Monday, July 30, 2007

Serialization Engine Wish List

Cereal On several occasions I have need to serialize an object graph in memory out to a stream and also needed to read XML data back into objects. Each time I'm confronted by such a task I find myself hunting through the various MSDN serialization topics and becoming increasingly depressed.

Neither the System.Runtime.Serialization namespace nor the System.Xml.Serialization namespace seem to fit my requirements without needing to write large chunks of custom serialization code. It's getting to the point that I'm tempted to write my own serialization engine.

I know that if I do write my own engine, it will consume most of my time, so for now I'm simply going to document what I'd like to see in said engine.

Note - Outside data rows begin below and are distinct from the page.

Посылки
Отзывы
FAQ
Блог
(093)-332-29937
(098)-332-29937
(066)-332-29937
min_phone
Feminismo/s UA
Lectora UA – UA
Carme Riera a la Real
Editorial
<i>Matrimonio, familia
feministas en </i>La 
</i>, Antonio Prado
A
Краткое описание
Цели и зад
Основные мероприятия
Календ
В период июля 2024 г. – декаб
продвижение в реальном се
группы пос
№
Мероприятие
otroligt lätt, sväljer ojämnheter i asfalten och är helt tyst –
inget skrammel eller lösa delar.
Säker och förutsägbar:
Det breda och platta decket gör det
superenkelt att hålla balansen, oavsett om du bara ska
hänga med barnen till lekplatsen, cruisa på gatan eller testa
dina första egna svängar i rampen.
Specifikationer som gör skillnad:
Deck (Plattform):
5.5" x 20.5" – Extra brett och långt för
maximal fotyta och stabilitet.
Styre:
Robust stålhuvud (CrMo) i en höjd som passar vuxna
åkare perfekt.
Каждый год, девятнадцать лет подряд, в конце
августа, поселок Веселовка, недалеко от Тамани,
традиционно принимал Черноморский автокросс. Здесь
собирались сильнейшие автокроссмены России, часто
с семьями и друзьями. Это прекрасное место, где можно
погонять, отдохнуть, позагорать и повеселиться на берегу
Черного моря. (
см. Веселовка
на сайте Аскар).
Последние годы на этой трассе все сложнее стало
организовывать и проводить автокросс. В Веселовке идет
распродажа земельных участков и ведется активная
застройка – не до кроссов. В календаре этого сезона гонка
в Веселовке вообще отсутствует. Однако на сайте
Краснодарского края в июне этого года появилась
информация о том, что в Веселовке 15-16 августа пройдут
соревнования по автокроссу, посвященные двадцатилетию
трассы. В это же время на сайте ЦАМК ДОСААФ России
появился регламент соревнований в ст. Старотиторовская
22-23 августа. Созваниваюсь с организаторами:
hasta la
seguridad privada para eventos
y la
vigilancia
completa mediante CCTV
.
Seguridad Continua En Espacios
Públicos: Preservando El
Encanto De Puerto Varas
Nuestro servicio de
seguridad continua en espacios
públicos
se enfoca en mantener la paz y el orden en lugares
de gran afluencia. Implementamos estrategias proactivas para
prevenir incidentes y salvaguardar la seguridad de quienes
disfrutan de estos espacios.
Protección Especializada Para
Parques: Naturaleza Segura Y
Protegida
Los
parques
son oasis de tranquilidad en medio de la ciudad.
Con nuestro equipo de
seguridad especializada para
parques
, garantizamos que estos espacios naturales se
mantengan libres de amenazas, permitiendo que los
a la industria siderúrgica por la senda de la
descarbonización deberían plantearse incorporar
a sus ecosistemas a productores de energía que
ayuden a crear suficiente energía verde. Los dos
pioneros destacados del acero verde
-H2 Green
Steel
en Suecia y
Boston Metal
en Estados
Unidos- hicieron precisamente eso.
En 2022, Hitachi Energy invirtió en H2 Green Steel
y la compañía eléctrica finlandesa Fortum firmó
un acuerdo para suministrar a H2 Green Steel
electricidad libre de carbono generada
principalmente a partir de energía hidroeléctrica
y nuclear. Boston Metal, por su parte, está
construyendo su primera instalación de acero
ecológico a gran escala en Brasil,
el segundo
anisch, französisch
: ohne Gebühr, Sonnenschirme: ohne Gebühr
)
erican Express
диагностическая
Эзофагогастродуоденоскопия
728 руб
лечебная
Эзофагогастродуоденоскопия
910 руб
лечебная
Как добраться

  • Classes should not require a parameter-less constructor to be deserialized. As a simple alternative a class could define a static method which takes a collection of key value pairs from the engine, creates an instance via an appropriate constructor and returns it back to the engine. Ideally the engine would support declarative attributes on an existing constructor defining how to call it.
  • Classes should not need to override their entire serialization process because the engine does not understand one of it's field types. If my class has four integer fields, two string fields, and a complex unserializable Foo field, the engine should handle the integers and strings itself then hand the final stage to my custom serialization function to handle only the Foo field.
  • Classes should be able to override part of the serialization process then return control to the engine to finish the task. Extending my Foo example, I might have custom code to step in and serialize the Foo data but if Foo has a simple serializable member of type Bar, I want to hand serialization of that member back to the engine.
  • Classes should not need public modifiers on members to enable serialization. The engine should make efficient use of reflection to access private and protected members. Ideally the CLR would have a serialization-access level to allow an engine to work with private members in a low trust environment. I think serialization is such a fundamental function that it warrants some cooperation and special treatment by the runtime environment.
  • Classes shouldn't care what format the engine is serializing to or from. If it's binary, SOAP, XML, JSON, or any other new format, the attributes on my class and my custom serialization code should not need to change.

I'm sure there are some other requirements that I've forgotten and I'm sure this is somewhat too late for Visual Studio 2008 but hopefully I'm not the only one that feels this could be improved. What challenges have you faced with the .NET serialization system?